Plant communities of Voyageurs National Park, Minnesota, U.S.A.

Abstract
The vegetation of Voyageurs National Park, Minnesota, U.S.A., was investigated, in part to establish a plant community classification system that would be useful to park managers and naturalists, and to evaluate short-term changes within plant communities. Samples from 120 stands were ordinated and classified on the basis of synecological coordinates, a system of ecological coordinates relating floristics to physical site conditions. Along indirect gradients of moisture and nutrient conditions, 12 ecological types were distinguished. Within each ecological type, it is expected that stands of diverse cover types will tend to converge, over a period of 150–200 years, on an edaphically constrained “climax” community characteristic of that ecological type, given present management practices and disturbance regimes. Permanent plots were established in 46 stands to permit future testing of these projections.
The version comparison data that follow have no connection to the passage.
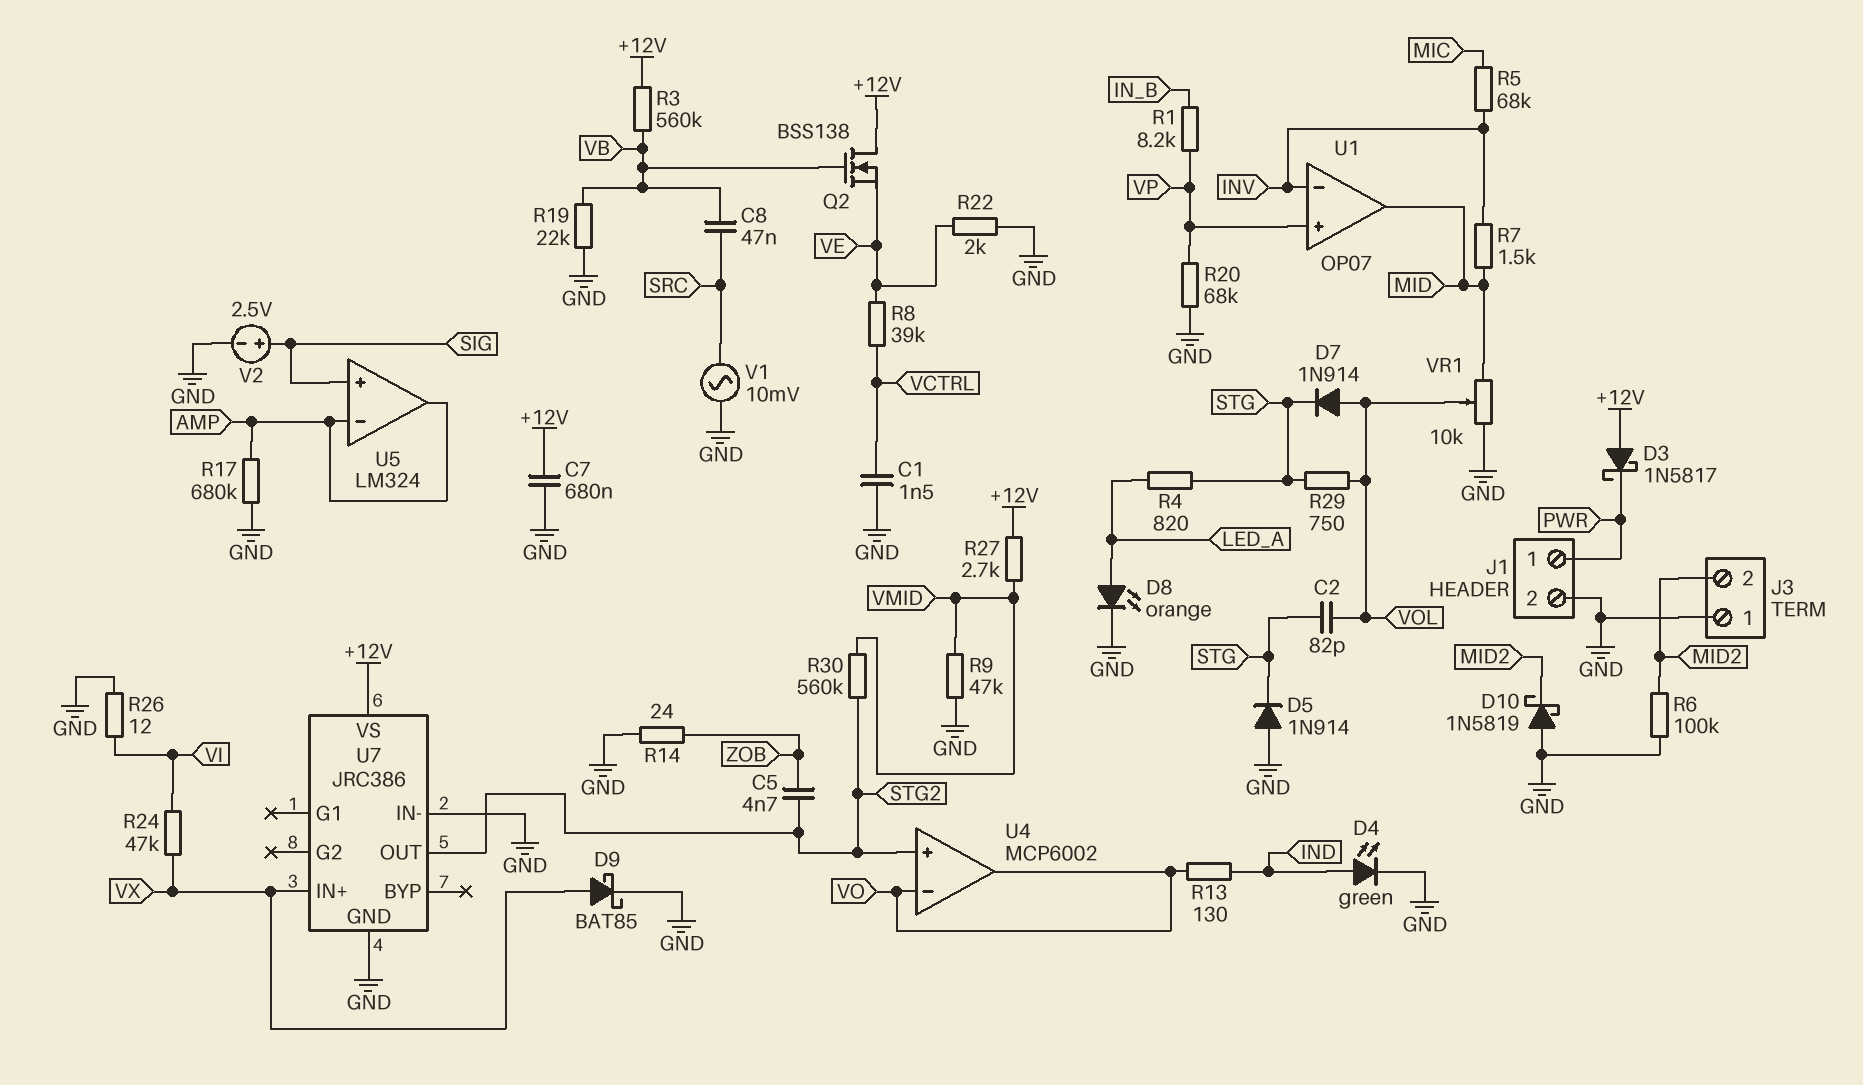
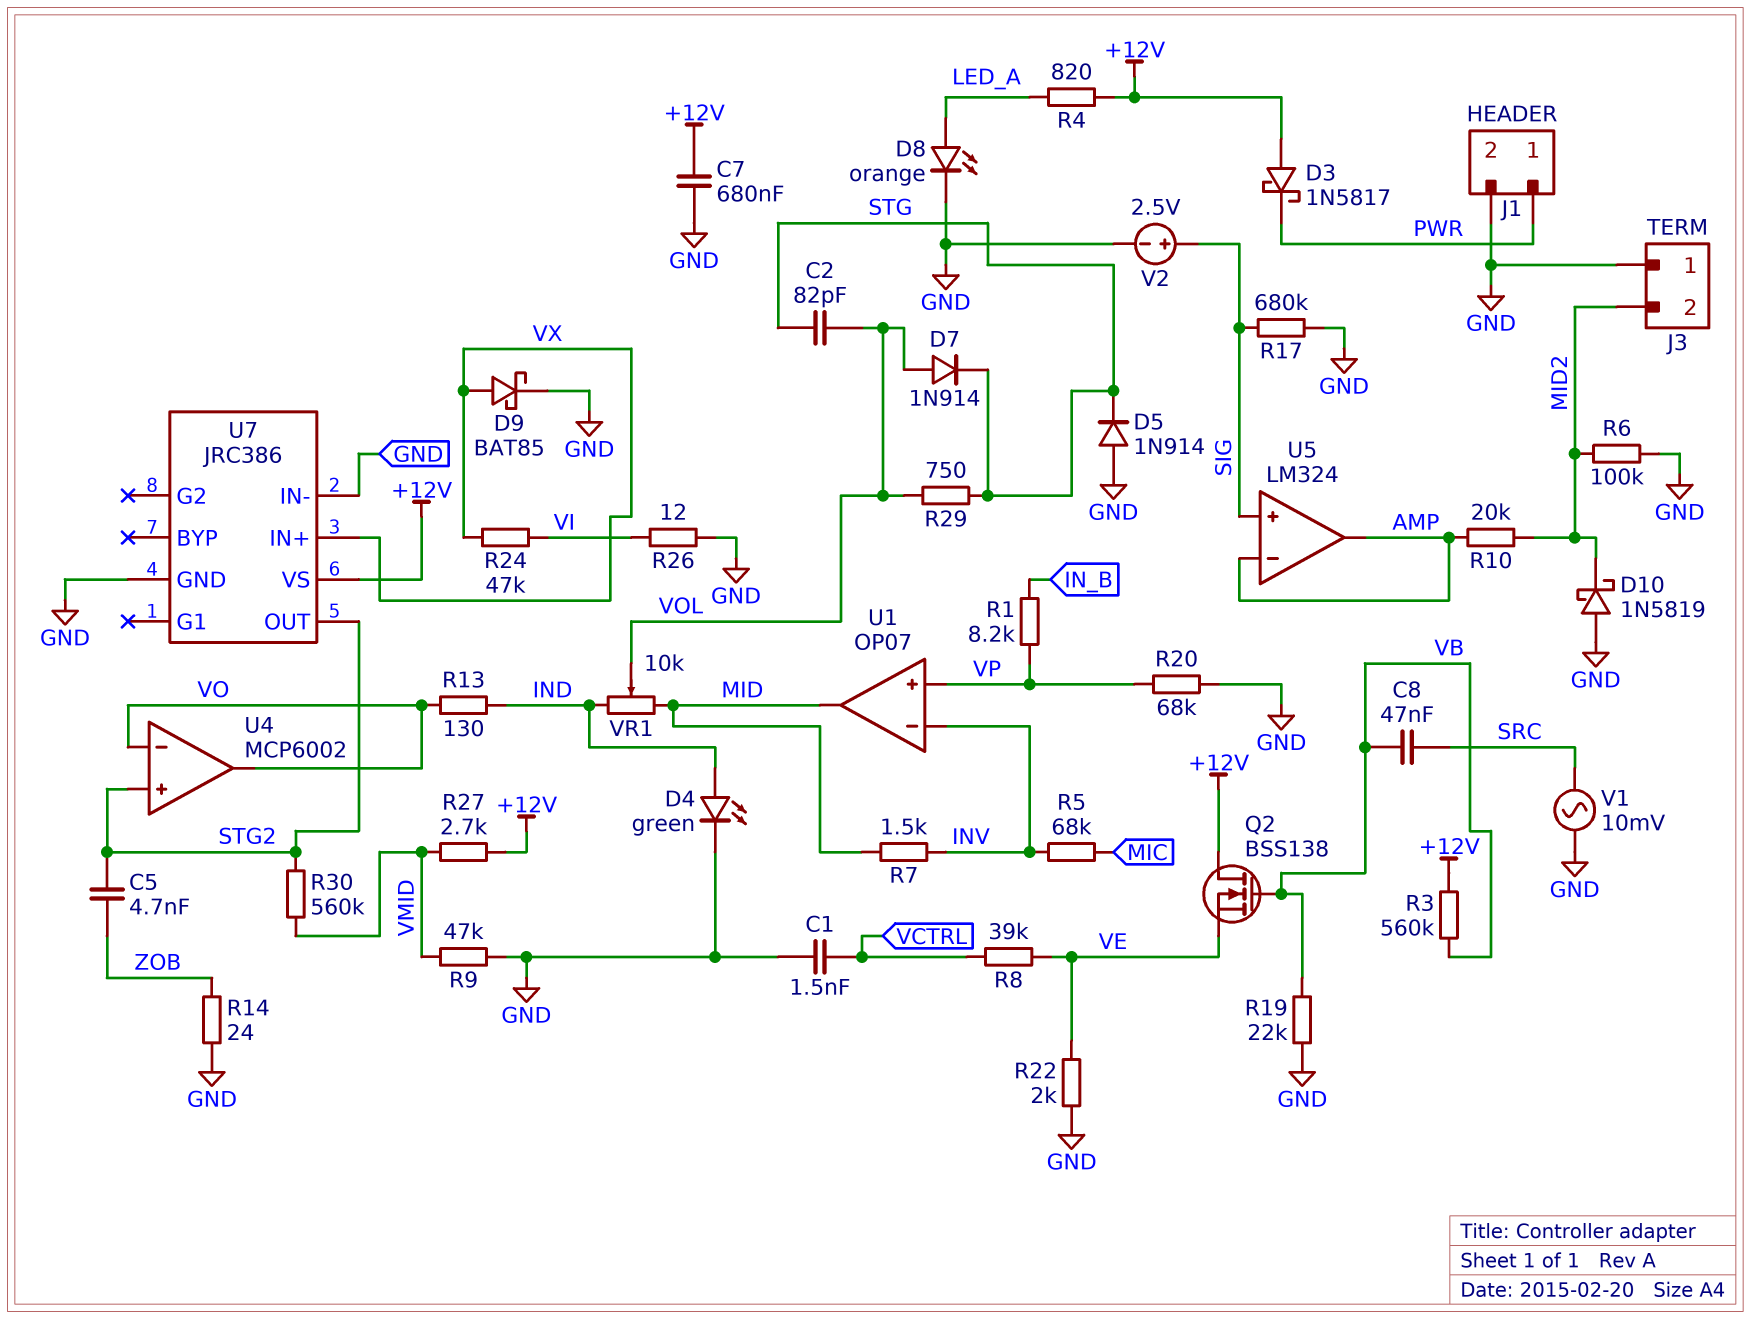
R4: 820 (LED_A, STG) -> 820 (+12V, LED_A)
R10: none -> 20k (AMP, MID2)
R17: 680k (AMP, GND) -> 680k (GND, SIG)
VR1: 10k (GND, MID, wiper VOL) -> 10k (IND, MID, wiper VOL)

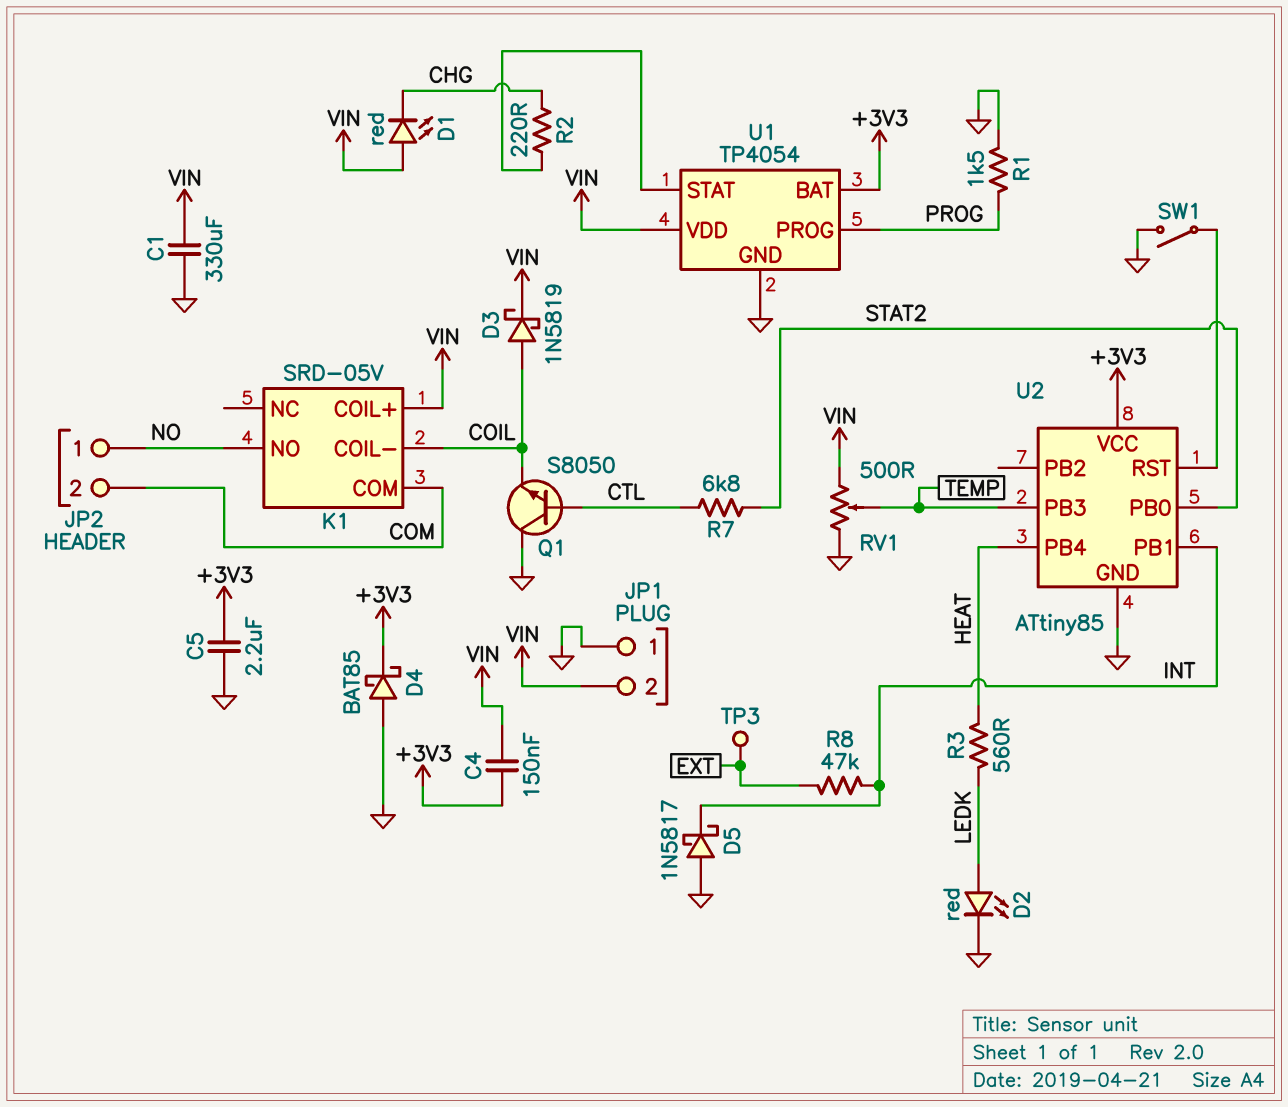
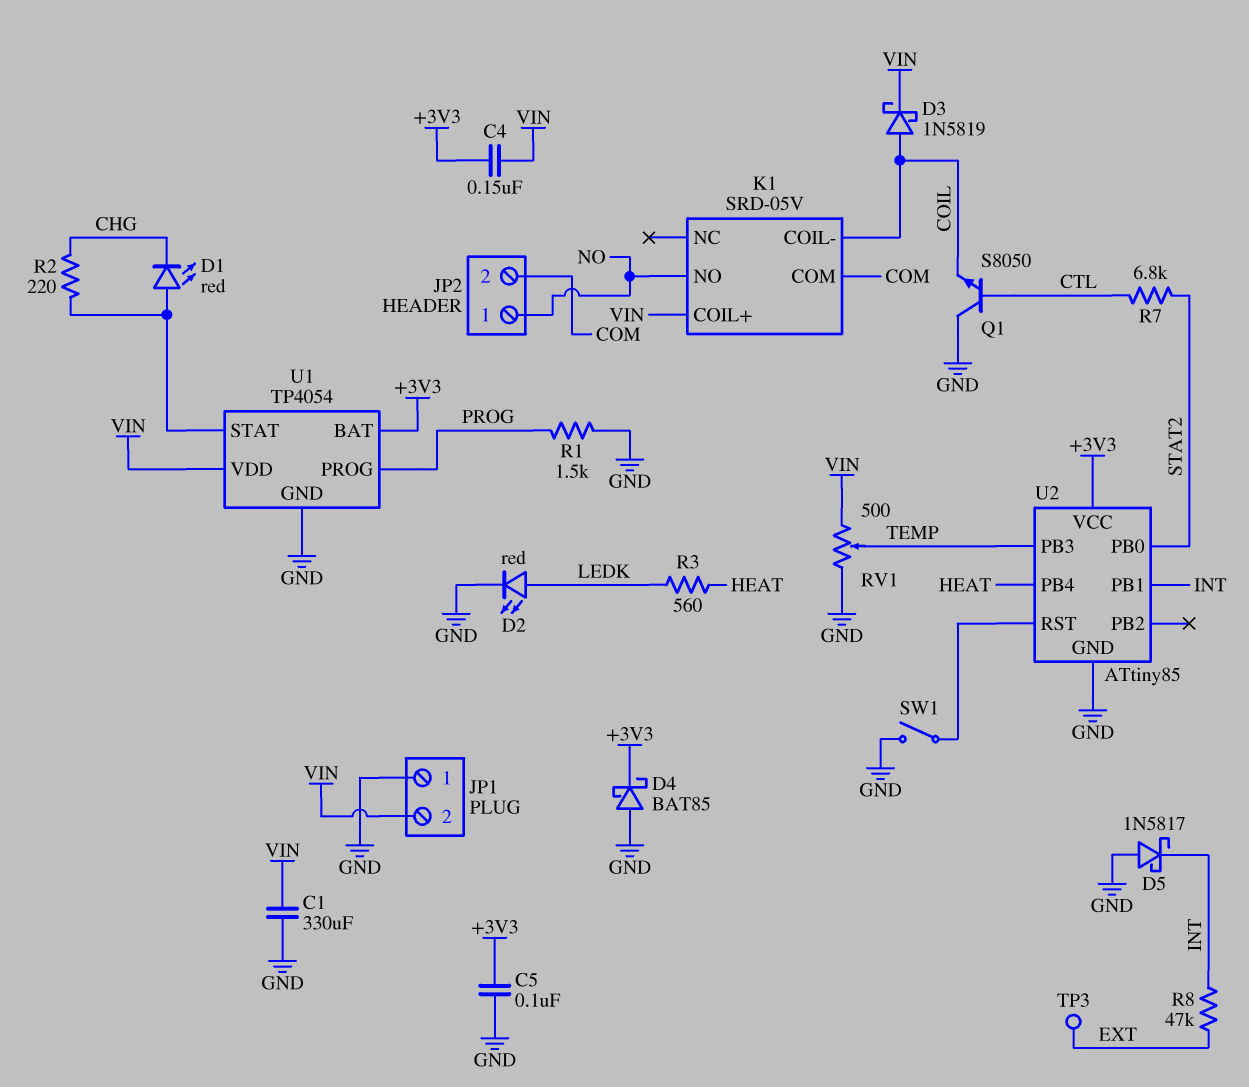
C5: 2.2uF (+3V3, GND) -> 100nF (+3V3, GND)
D1: LED red (A VIN, K CHG) -> LED red (A U1/STAT, K CHG)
Ecological types, named for expected dominants and for a typical undergrowth species or genus, include (1) jack pine – oak – Arctostaphylos; (2) red pine – white pine – Linnaea; (3) fir–spruce–birch–Lycopodium; (4) fir–birch–Mitella; (5) oak–maple–Uvularia; (6) ash–elm–Trillium; (7) black ash – Caltha; (8) white cedar – Coptis; (9) black spruce – Alnus; (10) black spruce – Kalmia; (11) leatherleaf (Chamaedaphne) bog; and (12) marsh.